Menyadari kekurangan tersebut, Apple kembali ke desain tower modular pada tahun 2019, yang kemudian dijuluki "cheese grater" karena penampilannya yang berlubang. Desain ini menawarkan fleksibilitas yang lebih baik, namun evolusi industri komputasi, terutama integrasi komponen dalam satu chip, membuat konsep modular semakin kurang relevan.

Masa Depan Komputasi Profesional Apple

Ke depan, Apple tampaknya akan mengandalkan kombinasi Mac Studio dan teknologi konektivitas canggih seperti Thunderbolt untuk memenuhi kebutuhan pengguna profesional. Solusi ini memungkinkan pengguna untuk menghubungkan berbagai perangkat eksternal berkinerja tinggi, seperti monitor resolusi tinggi, penyimpanan cepat, dan kartu grafis eksternal (eGPU), tanpa perlu membuka casing workstation.

Pendekatan ini sejalan dengan tren industri yang bergerak menuju sistem yang lebih terintegrasi dan ringkas.
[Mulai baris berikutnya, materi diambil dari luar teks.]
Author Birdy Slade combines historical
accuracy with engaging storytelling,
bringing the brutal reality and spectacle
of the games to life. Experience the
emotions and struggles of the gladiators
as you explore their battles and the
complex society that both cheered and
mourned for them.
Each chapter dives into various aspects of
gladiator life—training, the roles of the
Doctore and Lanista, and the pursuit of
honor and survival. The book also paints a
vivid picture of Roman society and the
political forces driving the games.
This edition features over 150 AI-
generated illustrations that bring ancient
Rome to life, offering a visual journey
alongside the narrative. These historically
Pengguna profesional tidak lagi membutuhkan workstation besar yang memungkinkan upgrade komponen internal secara masif.

Penutup Bab Penting dalam Sejarah Mac

Penghentian penjualan Mac Pro menandai penutupan satu bab penting dalam sejarah panjang lini Mac. Ini bukan hanya tentang sebuah produk, tetapi juga tentang evolusi filosofi desain dan strategi Apple dalam memenuhi kebutuhan pengguna profesional.

Pergeseran ini menunjukkan komitmen Apple untuk terus berinovasi dan beradaptasi dengan lanskap teknologi yang terus berubah. Meskipun Mac Pro dengan segala keunikannya telah tiada, warisannya akan terus hidup dalam bentuk produk-produk Apple yang lebih modern dan terintegrasi, yang tetap berfokus pada penyediaan alat komputasi terbaik bagi para profesional di seluruh dunia.